A obra Estrela da vida inteira é a reunião das poesias completas de Manuel Bandeira. Neste livro é possível compreender toda a genialidade deste poeta, que fez com que sua obra seja eterna e passível de ser compreendida e sentida em qualquer época. Seu estilo lírico e ao mesmo tempo despojado certamente continuará atraindo milhares de gerações. Neste livro se encontram poemas que povoam o imaginário brasileiro e que são essenciais para a formação de qualquer leitor.

O livro é, na verdade, um conjunto de livros do poeta recifense. São eles:

Cinza das Horas (1917): Nele podemos perceber que o poeta, vindo
da tradição simbolista e parnasiana, mantém com ela profundos laços e caminha,
paradoxalmente, para uma ruptura dessa tradição.
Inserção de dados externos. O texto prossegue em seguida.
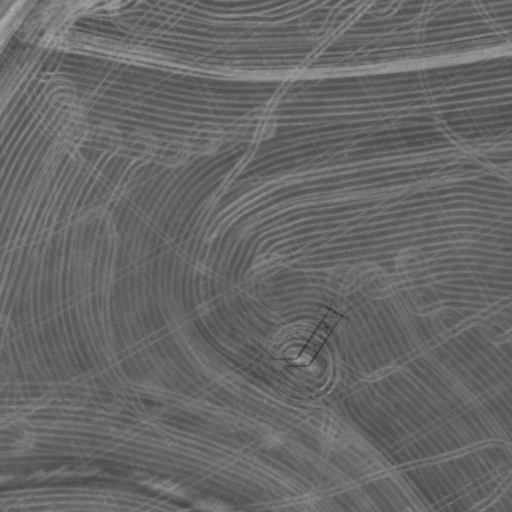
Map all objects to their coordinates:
road: (4, 5)
power tower: (304, 359)
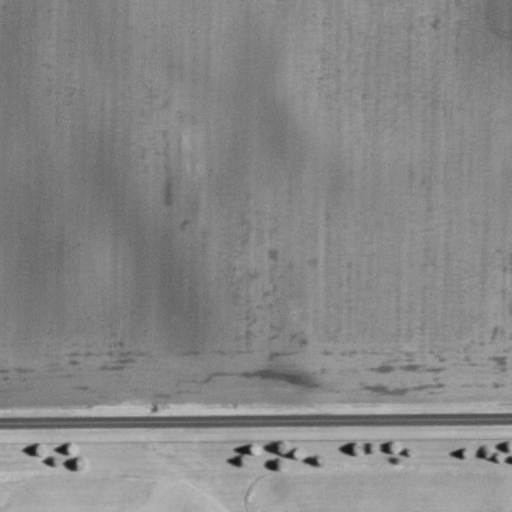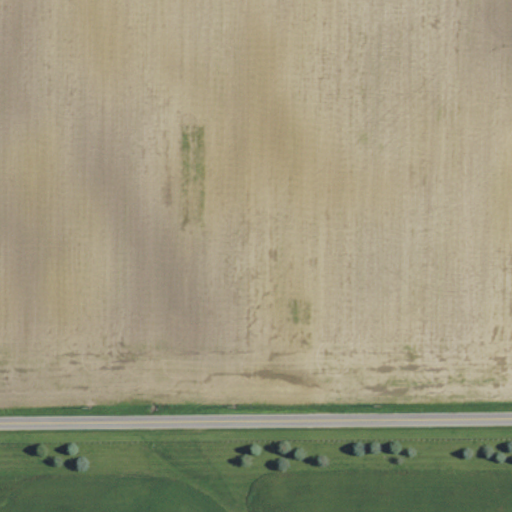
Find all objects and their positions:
road: (256, 419)
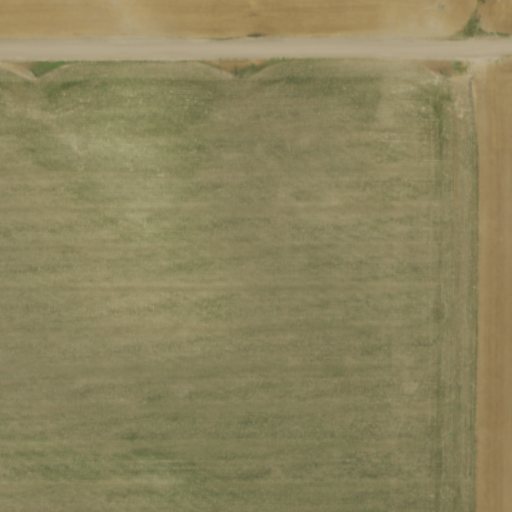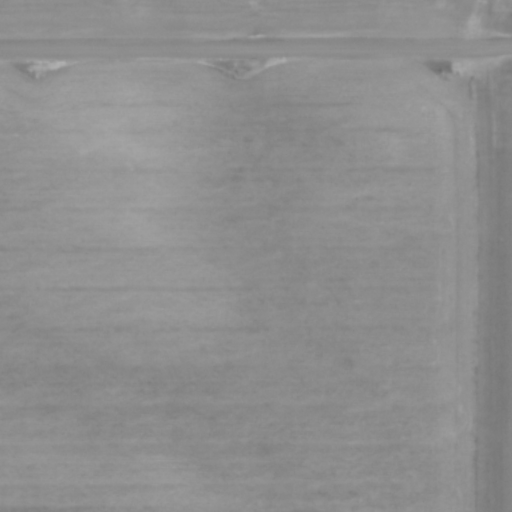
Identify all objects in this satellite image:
crop: (249, 14)
road: (256, 49)
crop: (255, 287)
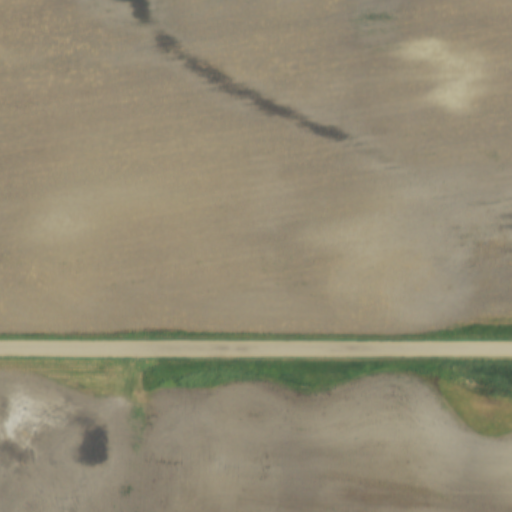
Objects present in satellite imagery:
road: (256, 354)
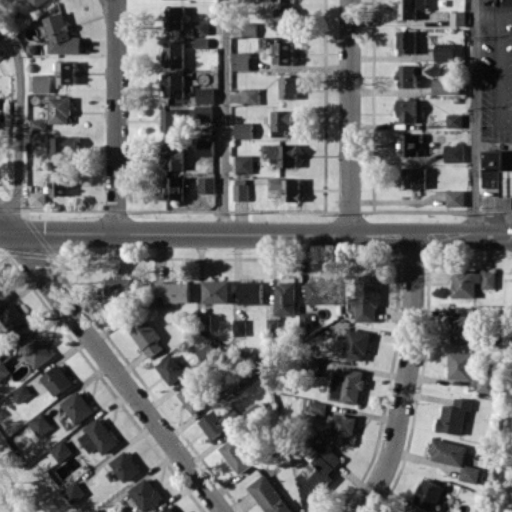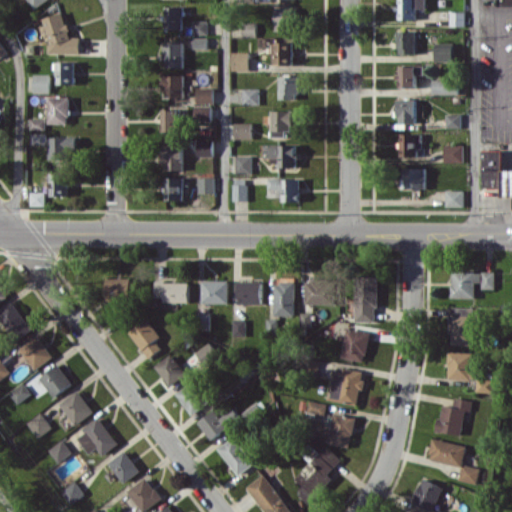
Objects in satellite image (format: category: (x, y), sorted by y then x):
building: (38, 2)
road: (113, 2)
road: (114, 2)
building: (504, 2)
building: (505, 2)
building: (411, 8)
building: (175, 17)
building: (285, 18)
building: (458, 18)
building: (201, 26)
building: (250, 29)
building: (61, 36)
building: (201, 42)
building: (407, 42)
building: (2, 50)
building: (445, 51)
building: (285, 52)
building: (175, 54)
building: (242, 60)
road: (498, 64)
building: (67, 72)
building: (408, 75)
building: (42, 82)
building: (175, 85)
building: (446, 86)
building: (289, 87)
building: (206, 95)
building: (252, 96)
building: (59, 109)
building: (407, 110)
building: (204, 113)
road: (225, 116)
road: (350, 116)
road: (475, 117)
road: (116, 118)
building: (172, 119)
building: (454, 120)
building: (282, 121)
building: (38, 123)
road: (19, 124)
building: (1, 126)
building: (244, 129)
building: (39, 137)
building: (64, 146)
building: (206, 147)
building: (454, 152)
building: (283, 153)
building: (174, 156)
building: (244, 163)
building: (496, 171)
building: (496, 172)
building: (415, 177)
building: (59, 183)
building: (207, 184)
building: (175, 188)
building: (286, 188)
building: (241, 189)
building: (455, 197)
building: (38, 198)
road: (3, 226)
road: (255, 232)
building: (472, 282)
building: (119, 289)
building: (173, 291)
building: (216, 291)
building: (319, 291)
building: (251, 292)
building: (3, 293)
building: (285, 298)
building: (367, 298)
building: (15, 321)
building: (464, 325)
building: (240, 326)
building: (147, 337)
building: (357, 344)
building: (37, 351)
building: (207, 354)
building: (463, 364)
building: (3, 369)
building: (171, 369)
road: (114, 371)
building: (57, 379)
road: (403, 379)
building: (347, 385)
building: (486, 385)
building: (22, 392)
building: (193, 397)
building: (78, 406)
building: (317, 407)
building: (255, 409)
building: (454, 416)
building: (218, 422)
building: (40, 424)
building: (343, 429)
building: (98, 437)
building: (61, 450)
building: (236, 455)
building: (455, 457)
building: (125, 465)
building: (319, 474)
building: (74, 492)
building: (146, 493)
building: (428, 494)
building: (268, 495)
road: (7, 502)
building: (168, 509)
building: (95, 510)
building: (441, 510)
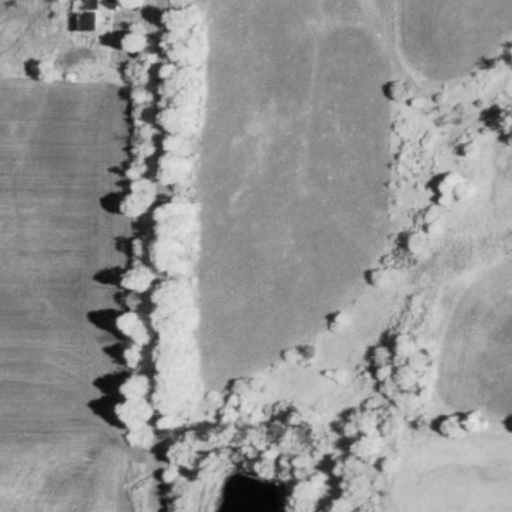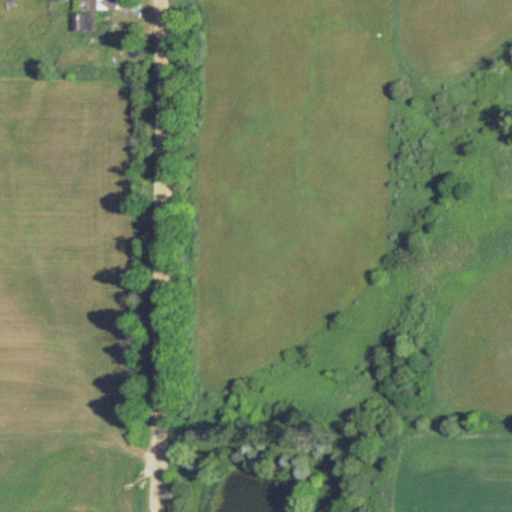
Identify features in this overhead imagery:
building: (94, 12)
crop: (322, 177)
road: (158, 255)
crop: (65, 295)
crop: (454, 468)
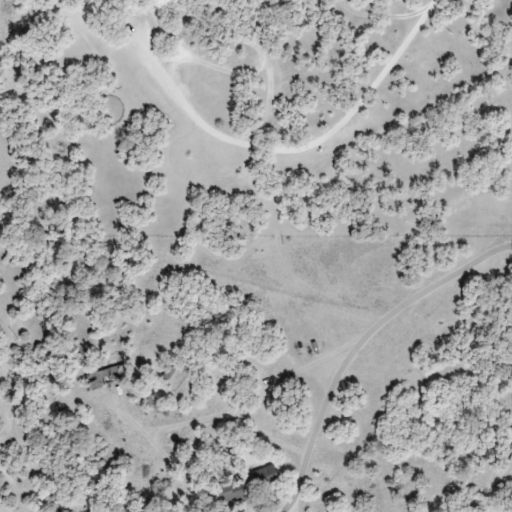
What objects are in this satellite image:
road: (306, 149)
road: (365, 343)
building: (107, 378)
building: (245, 486)
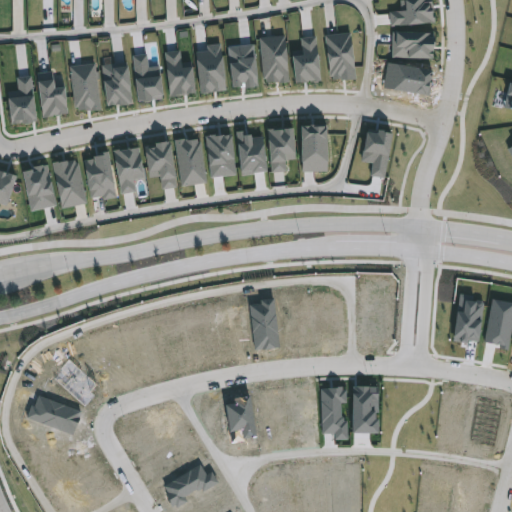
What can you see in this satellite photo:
building: (408, 10)
road: (167, 25)
building: (409, 40)
building: (338, 53)
building: (307, 57)
building: (276, 58)
building: (245, 64)
building: (212, 67)
building: (182, 70)
building: (147, 76)
building: (117, 81)
building: (86, 86)
building: (508, 91)
building: (53, 92)
building: (24, 100)
road: (221, 112)
road: (445, 114)
road: (464, 114)
building: (315, 143)
building: (283, 145)
road: (1, 146)
building: (509, 147)
building: (192, 156)
building: (162, 161)
building: (128, 167)
building: (100, 173)
building: (70, 179)
building: (6, 182)
building: (39, 186)
road: (261, 195)
road: (419, 210)
road: (471, 217)
road: (218, 219)
road: (458, 231)
road: (209, 237)
road: (417, 238)
road: (505, 238)
road: (376, 248)
road: (464, 257)
road: (165, 271)
road: (2, 281)
road: (426, 298)
road: (144, 309)
road: (410, 317)
road: (305, 367)
road: (219, 450)
road: (371, 451)
road: (127, 466)
road: (507, 493)
road: (121, 500)
road: (1, 510)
O que tu chamas tua paixão
É tão somente curiosidade.
E os teus desejos ferventes vão
Batendo as asas na irrealidade…

Curiosidade sentimental
Do seu aroma,sua pele.
Sonhas um ventre de alvura tal,
Que escuro o linho fique ao pé dele

(…)

E acima disso, buscas saber
Os seus instintos,suas tendências…
Espiar-lhe na alma por conhecer
O que há sincero nas aparências.
(trecho de “Poemeto Irônico”)

Carnaval (1919): Muito bem recebido pela nova geração da época e
por parte da crítica especializada. É um livro sem unidade. Sob pretexto de que
no carnaval todas as fantasias se permitem, segundo o próprio poeta, admitiu
na coletânea uns fundos de gaveta, três ou quatro sonetos que não passam de pastiches
parnasianos, e isto ao lado das alfinetadas dos `Sapos´. O poema “Os Sapos” é
uma sátira ao parnasianismo e foi lido por Ronald de Carvalho durante a Semana
de Arte Moderna, no Teatro Municipal de São Paulo, em 1922. O poema seria considerado
uma espécie de hino nacional dos modernistas.

Outro poema deste livro:

Na velha torre quadrangular
Vivia a Virgem dos Devaneios…
Tão alvos braços… Tão lindos seios…
Tão alvos seios por afagar…
(em “Baladilha Arcaica”).

O Ritmo Dissoluto (1924): Neste livro Bandeira começa a explorar
mais sistematicamente a simplicidade popular e um certo prosaísmo. É um livro,
como o próprio poeta via, de transição entre dois momentos de sua poesia.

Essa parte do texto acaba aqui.